The bi- or multi-joint exercises, as the term itself indicates, are movements that involve two or more joints and, consequently, a greater number of muscle groups (eg: flat bench presses with the involvement of the joints: scapolo- humeral and radio-humeral).
Those defined as mono-joint (or 'complementary' because, as a rule, always associated with one or more multi-joint) are exercises that, in their movement, involve only one joint and, specifically and directly, only one group main muscle (for example: the crosses on the bench with dumbbells, with exclusive involvement of the scapulo-humeral joint and of the pectoral muscles in primis).

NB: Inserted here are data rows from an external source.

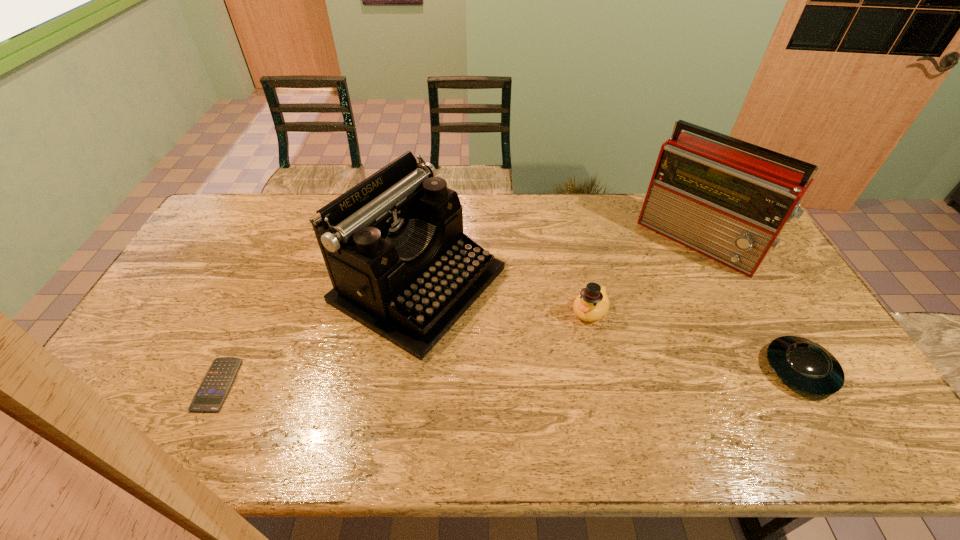
Find the location of a particular element. The image size is (960, 540). calculator is located at coordinates (218, 380).

Identify the location of the shortest object. This screenshot has height=540, width=960. (218, 380).

Locate an element on the screen. This screenshot has width=960, height=540. saucer is located at coordinates (803, 364).

Locate an element on the screen. This screenshot has height=540, width=960. radio receiver is located at coordinates (730, 206).

The height and width of the screenshot is (540, 960). Find the location of `the third object from left to right`. the third object from left to right is located at coordinates 592,303.

The image size is (960, 540). Find the location of `the third tallest object`. the third tallest object is located at coordinates (592, 303).

This screenshot has height=540, width=960. What are the coordinates of `the fourth object from right to left` in the screenshot? It's located at (393, 245).

I want to click on free space located 0.200m on the back of the calculator, so click(256, 302).

You are a GUI agent. You are given a task and a screenshot of the screen. Output one action in this format:
    pyautogui.click(x=<x>, y=<y>)
    Task: Click on the vacant space situated 0.050m on the back of the fourth tallest object
    The height and width of the screenshot is (540, 960).
    Given the screenshot: What is the action you would take?
    pyautogui.click(x=775, y=327)

At what (x,y) coordinates should I click in order to perform the action: click on vacant region located on the front-facing side of the radio receiver. Please return your answer as a coordinate pair (x, y). Looking at the image, I should click on (618, 329).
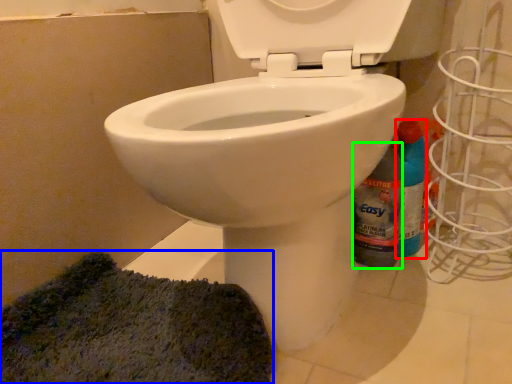
Question: Which object is positioned closest to cleaning product (highlighted by a red box)? Select from doormat (highlighted by a blue box) and bottle (highlighted by a green box).

Choices:
 (A) doormat
 (B) bottle

Answer: (B)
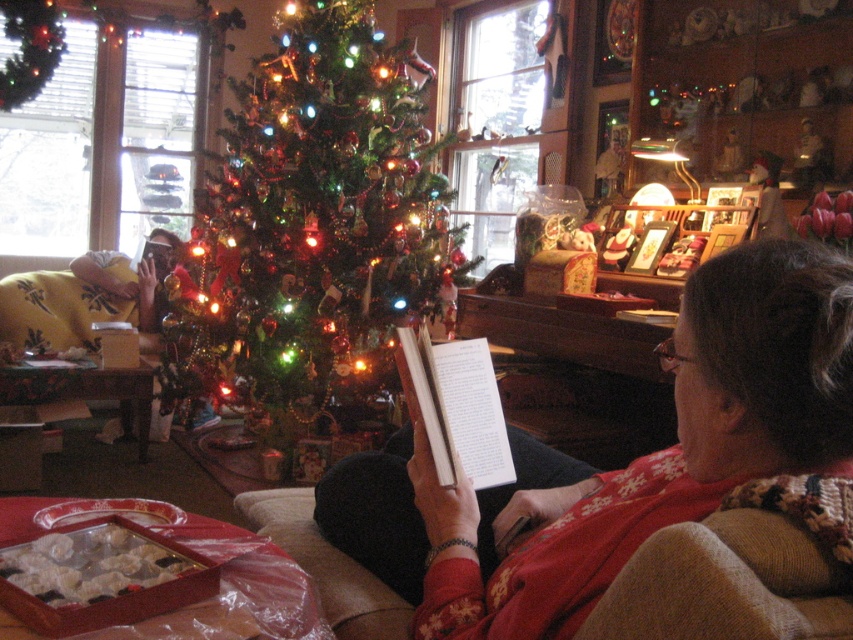
Question: Which of the following is the closest to the observer?

Choices:
 (A) shiny green christmas tree at center
 (B) red sweater at center

Answer: (B)

Question: Estimate the real-world distances between objects in this image. Which object is farther from the white paper book at center?

Choices:
 (A) shiny green christmas tree at center
 (B) red sweater at center

Answer: (A)

Question: Which point is closer to the camera?

Choices:
 (A) (454, 465)
 (B) (814, 460)
 (C) (285, 170)

Answer: (B)

Question: Does shiny green christmas tree at center appear on the right side of white paper book at center?

Choices:
 (A) yes
 (B) no

Answer: (B)

Question: Does shiny green christmas tree at center have a greater width compared to white paper book at center?

Choices:
 (A) yes
 (B) no

Answer: (A)

Question: Can you confirm if red sweater at center is positioned above shiny green christmas tree at center?

Choices:
 (A) yes
 (B) no

Answer: (B)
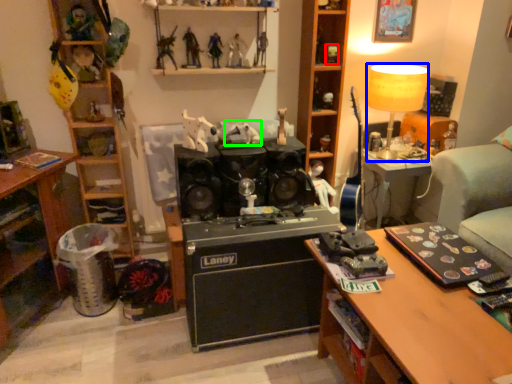
Question: Considering the real-world distances, which object is farthest from toy (highlighted by a red box)? lamp (highlighted by a blue box) or toy (highlighted by a green box)?

Choices:
 (A) lamp
 (B) toy

Answer: (B)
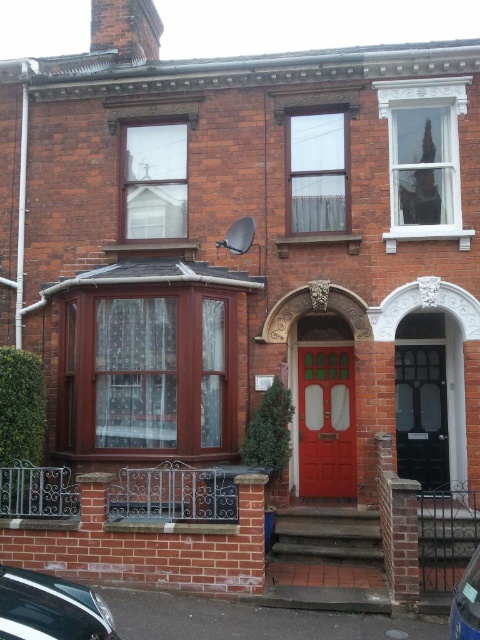
You are standing in front of the traditional brick terraced house. There is a point marked at coordinates (421, 413). What object is located at that point?

The point at coordinates (421, 413) corresponds to the black textured door at center.

You are a delivery person trying to park your van between the shiny black car at lower left and the blue metallic car at lower right. Can you fit your van if it requires 2 meters of space?

The shiny black car at lower left is positioned over blue metallic car at lower right, so there is no space between them. Your van cannot fit.

You are a delivery person approaching the house and need to locate the entrance. Based on the image, which object is higher up relative to the other? The black textured door at center or the shiny black car at lower left?

The black textured door at center is positioned over the shiny black car at lower left, so the door is higher up than the car.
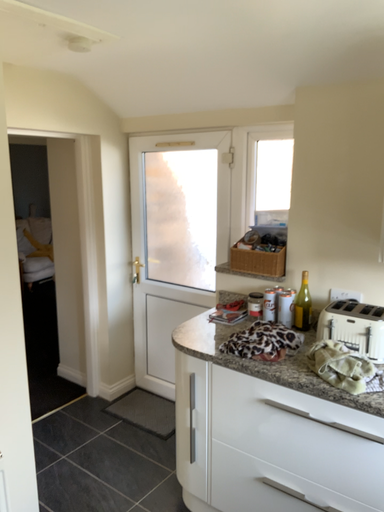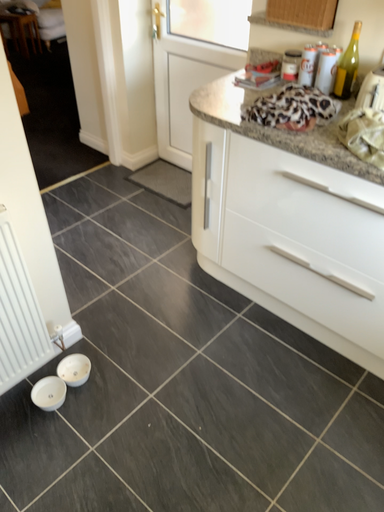
Question: Which way did the camera rotate in the video?

Choices:
 (A) rotated upward
 (B) rotated downward

Answer: (B)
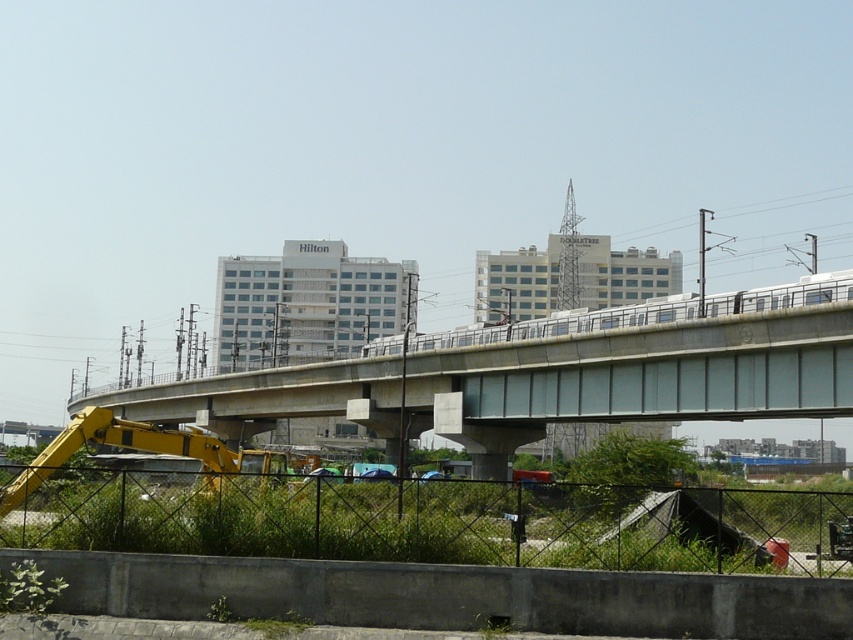
You are a city planner assessing the safety of the elevated railway. You need to ensure that the distance between the concrete at center and the silver metallic train at center is sufficient for safety regulations. The minimum required distance is 10 meters. Is the current distance compliant with the safety standards?

The concrete at center and silver metallic train at center are 9.65 meters apart from each other, which is less than the required 10 meters. Therefore, the current distance does not comply with safety standards.

You are a pedestrian standing on the grassy area below the elevated railway bridge. You see the concrete at center and the silver metallic train at center. Which object is closer to your right side?

The silver metallic train at center is closer to your right side because the concrete at center is to the left of it, meaning the train is positioned to the right relative to the concrete.

You are a city planner analyzing the urban layout. The concrete at center and the silver metallic train at center are both visible on the elevated railway bridge. Which of these two objects occupies a greater horizontal space on the bridge?

The concrete at center has a larger width than the silver metallic train at center, so it occupies more horizontal space on the bridge.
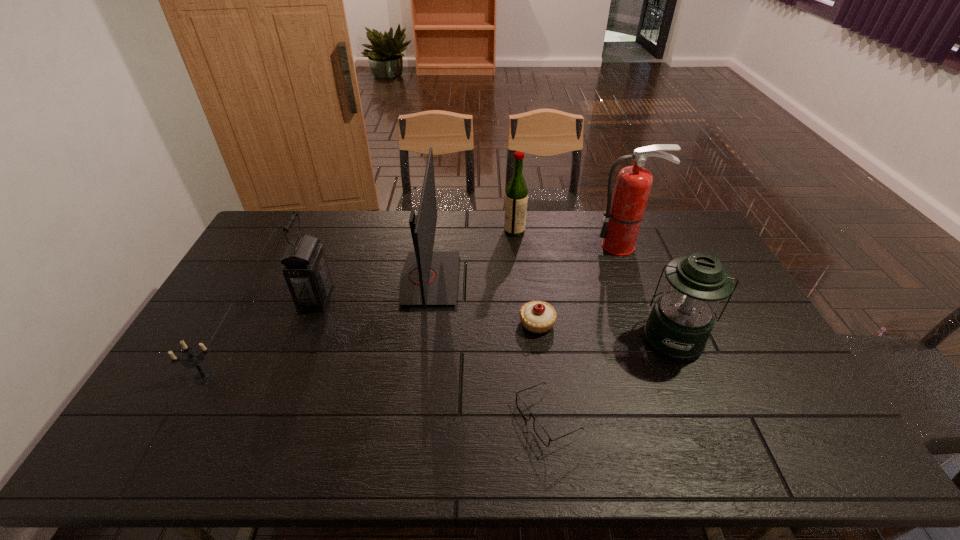
Identify which object is located as the fifth nearest to the liquor. Please provide its 2D coordinates. Your answer should be formatted as a tuple, i.e. [(x, y)], where the tuple contains the x and y coordinates of a point satisfying the conditions above.

[(305, 269)]

This screenshot has width=960, height=540. In order to click on object that is the seventh closest to the liquor in this screenshot , I will do `click(194, 358)`.

The image size is (960, 540). I want to click on free spot that satisfies the following two spatial constraints: 1. on the back side of the pastry; 2. on the front-facing side of the farther lantern, so click(x=534, y=298).

Identify the location of vacant region that satisfies the following two spatial constraints: 1. on the screen side of the third object from left to right; 2. on the front side of the candle holder. This screenshot has height=540, width=960. (417, 377).

The image size is (960, 540). In order to click on free region that satisfies the following two spatial constraints: 1. with the handle and hose on the fire extinguisher; 2. on the front-facing side of the farther lantern in this screenshot , I will do `click(643, 298)`.

Image resolution: width=960 pixels, height=540 pixels. Identify the location of free space in the image that satisfies the following two spatial constraints: 1. on the label of the liquor; 2. on the front side of the sixth tallest object. point(529,377).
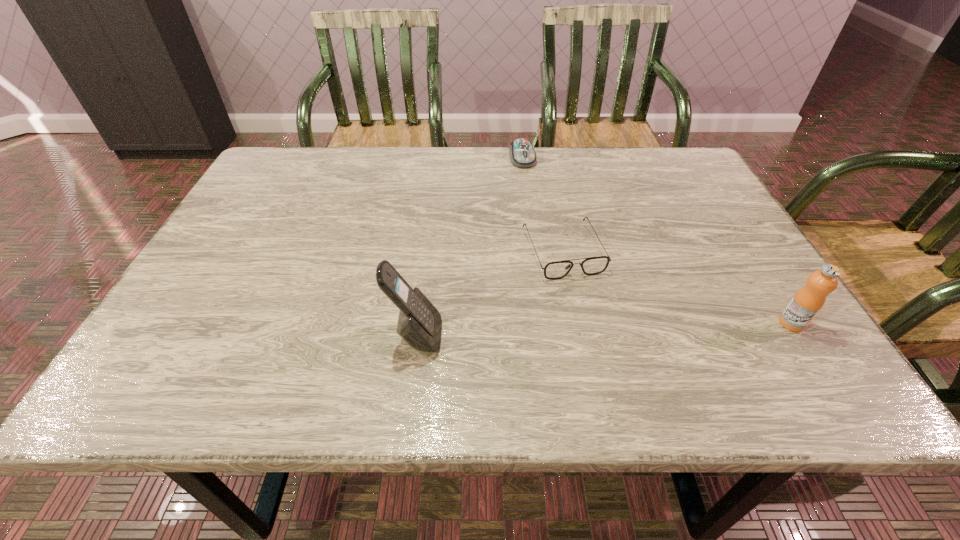
Locate an element on the screen. This screenshot has height=540, width=960. vacant point located on the wheel side of the shortest object is located at coordinates (532, 187).

Find the location of `vacant space located on the front-facing side of the third nearest object`. vacant space located on the front-facing side of the third nearest object is located at coordinates (597, 329).

This screenshot has width=960, height=540. What are the coordinates of `vacant position located on the front-facing side of the third nearest object` in the screenshot? It's located at (601, 337).

Where is `vacant space located on the front-facing side of the third nearest object`? The width and height of the screenshot is (960, 540). vacant space located on the front-facing side of the third nearest object is located at coordinates coord(588,309).

Where is `object positioned at the far edge`? object positioned at the far edge is located at coordinates coord(522,154).

At what (x,y) coordinates should I click in order to perform the action: click on cellular telephone that is at the near edge. Please return your answer as a coordinate pair (x, y). Looking at the image, I should click on (419, 324).

The height and width of the screenshot is (540, 960). I want to click on orange juice present at the near edge, so click(x=807, y=302).

Locate an element on the screen. Image resolution: width=960 pixels, height=540 pixels. object located in the right edge section of the desktop is located at coordinates (807, 302).

Find the location of a particular element. The width and height of the screenshot is (960, 540). object that is at the near right corner is located at coordinates (807, 302).

The image size is (960, 540). In the image, there is a desktop. Identify the location of free space at the far edge. (583, 150).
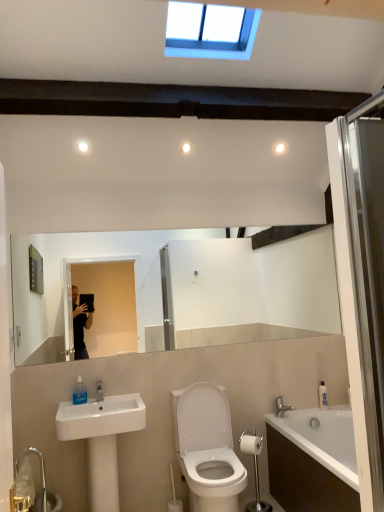
Question: Does transparent glass shower door at right turn towards white glossy sink at lower left?

Choices:
 (A) yes
 (B) no

Answer: (B)

Question: Can you confirm if transparent glass shower door at right is bigger than white glossy sink at lower left?

Choices:
 (A) yes
 (B) no

Answer: (B)

Question: Can you confirm if transparent glass shower door at right is positioned to the left of white glossy sink at lower left?

Choices:
 (A) no
 (B) yes

Answer: (A)

Question: Could white glossy sink at lower left be considered to be inside transparent glass shower door at right?

Choices:
 (A) yes
 (B) no

Answer: (B)

Question: Is transparent glass shower door at right further to the viewer compared to white glossy sink at lower left?

Choices:
 (A) no
 (B) yes

Answer: (A)

Question: From a real-world perspective, is transparent plastic soap dispenser at lower left, positioned as the second toiletry in back-to-front order, above or below silver metallic faucet at lower right?

Choices:
 (A) above
 (B) below

Answer: (A)

Question: Is transparent plastic soap dispenser at lower left, which is counted as the 1th toiletry, starting from the top, in front of or behind silver metallic faucet at lower right in the image?

Choices:
 (A) front
 (B) behind

Answer: (A)

Question: Is transparent plastic soap dispenser at lower left, acting as the first toiletry starting from the left, inside the boundaries of silver metallic faucet at lower right, or outside?

Choices:
 (A) inside
 (B) outside

Answer: (B)

Question: In terms of size, does transparent plastic soap dispenser at lower left, which ranks as the first toiletry in front-to-back order, appear bigger or smaller than silver metallic faucet at lower right?

Choices:
 (A) small
 (B) big

Answer: (A)

Question: From the image's perspective, is white plastic soap dispenser at lower right, marked as the second toiletry in a front-to-back arrangement, positioned above or below transparent plastic soap dispenser at lower left, positioned as the second toiletry in back-to-front order?

Choices:
 (A) above
 (B) below

Answer: (B)

Question: Considering their positions, is white plastic soap dispenser at lower right, which appears as the 2th toiletry when viewed from the top, located in front of or behind transparent plastic soap dispenser at lower left, positioned as the second toiletry in back-to-front order?

Choices:
 (A) front
 (B) behind

Answer: (B)

Question: From a real-world perspective, is white plastic soap dispenser at lower right, the second toiletry when ordered from left to right, positioned above or below transparent plastic soap dispenser at lower left, the 2th toiletry positioned from the bottom?

Choices:
 (A) above
 (B) below

Answer: (B)

Question: Considering the positions of white plastic soap dispenser at lower right, the second toiletry when ordered from left to right, and transparent plastic soap dispenser at lower left, which is counted as the 1th toiletry, starting from the top, in the image, is white plastic soap dispenser at lower right, the second toiletry when ordered from left to right, taller or shorter than transparent plastic soap dispenser at lower left, which is counted as the 1th toiletry, starting from the top,?

Choices:
 (A) short
 (B) tall

Answer: (B)

Question: Looking at the image, does white matte toilet paper at lower right seem bigger or smaller compared to transparent glass shower door at right?

Choices:
 (A) small
 (B) big

Answer: (A)

Question: Relative to transparent glass shower door at right, is white matte toilet paper at lower right in front or behind?

Choices:
 (A) behind
 (B) front

Answer: (A)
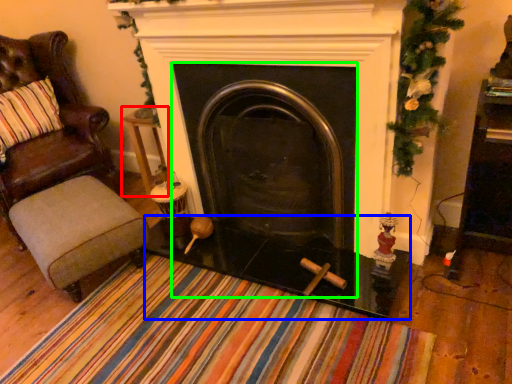
Question: Which object is the closest to the side table (highlighted by a red box)? Choose among these: glass table (highlighted by a blue box) or fireplace (highlighted by a green box).

Choices:
 (A) glass table
 (B) fireplace

Answer: (B)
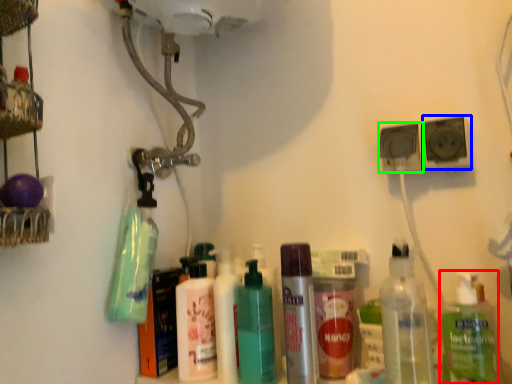
Question: Based on their relative distances, which object is nearer to bottle (highlighted by a red box)? Choose from speaker (highlighted by a blue box) and speaker (highlighted by a green box).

Here are grouped in a table the single-joint and two-joint or multi-joint exercises for each muscle group:








Dumbbell crosses on bench

Barbell bench press

Cross over to cables

Dumbbell bench press



Chest press

Ground bendings





Forward lat machine with pronated wide grip


Lat machine forward with a narrow supinated grip


Rowing with dumbbell or barbell




Side stands

Slow forward with barbell

Front raises

Military press with dumbbells


Shoulder press


Pull to your chin

Lateral raises with torso at 90 °



standing barbell curl

standing barbell curl * (with cheating)

Curl your bench Scott


Curl alternate

Alternate curls (with cheating) *

Concentrated curls


Curl the cables



Push down to the cable

Close grip presses on a flat bench

Stretches on the head

Dips to the parallels

French press

Push-ups between benches

Stretches behind


Legs and buttocks

Leg extension


Leg curl

Leg press

Abductor machine


Adductor machine

Sagittal lungs


Step up-step down

Back extensions for buttocks

the four-legged

Pushes of the pelvis from supine decubitus


Glutesu machine




Sit ups



Put raise


Notes: * the barbell curl or standing dumbbell curl, although mechanically they are mono-joint exercises, can be considered almost bi-articular if the 'cheating' technique is adopted which, with the compensating movement of the torso and shoulders in forward, it also calls into question the deltoids and the scapulohumeral joint, as well as that of the elbow.